*Problem:*
Please convert every line of the data below into a JSON list of strings, one string per line, leaving out any blank lines.

>>

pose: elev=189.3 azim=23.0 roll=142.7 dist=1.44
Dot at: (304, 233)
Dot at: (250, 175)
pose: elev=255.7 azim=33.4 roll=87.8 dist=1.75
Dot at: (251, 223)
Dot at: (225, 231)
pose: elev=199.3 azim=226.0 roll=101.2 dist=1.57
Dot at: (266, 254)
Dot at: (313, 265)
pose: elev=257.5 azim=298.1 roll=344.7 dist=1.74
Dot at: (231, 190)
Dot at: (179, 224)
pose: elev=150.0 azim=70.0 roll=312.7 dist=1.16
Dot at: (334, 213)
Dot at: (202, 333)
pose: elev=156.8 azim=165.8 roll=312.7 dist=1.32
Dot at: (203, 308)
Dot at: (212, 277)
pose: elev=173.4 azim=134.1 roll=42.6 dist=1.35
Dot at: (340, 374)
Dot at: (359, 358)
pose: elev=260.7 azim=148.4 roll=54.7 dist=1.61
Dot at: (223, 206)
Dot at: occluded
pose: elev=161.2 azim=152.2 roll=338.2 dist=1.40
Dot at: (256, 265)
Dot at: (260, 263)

<<

*Final answer:*
[
  "pose: elev=189.3 azim=23.0 roll=142.7 dist=1.44",
  "Dot at: (304, 233)",
  "Dot at: (250, 175)",
  "pose: elev=255.7 azim=33.4 roll=87.8 dist=1.75",
  "Dot at: (251, 223)",
  "Dot at: (225, 231)",
  "pose: elev=199.3 azim=226.0 roll=101.2 dist=1.57",
  "Dot at: (266, 254)",
  "Dot at: (313, 265)",
  "pose: elev=257.5 azim=298.1 roll=344.7 dist=1.74",
  "Dot at: (231, 190)",
  "Dot at: (179, 224)",
  "pose: elev=150.0 azim=70.0 roll=312.7 dist=1.16",
  "Dot at: (334, 213)",
  "Dot at: (202, 333)",
  "pose: elev=156.8 azim=165.8 roll=312.7 dist=1.32",
  "Dot at: (203, 308)",
  "Dot at: (212, 277)",
  "pose: elev=173.4 azim=134.1 roll=42.6 dist=1.35",
  "Dot at: (340, 374)",
  "Dot at: (359, 358)",
  "pose: elev=260.7 azim=148.4 roll=54.7 dist=1.61",
  "Dot at: (223, 206)",
  "Dot at: occluded",
  "pose: elev=161.2 azim=152.2 roll=338.2 dist=1.40",
  "Dot at: (256, 265)",
  "Dot at: (260, 263)"
]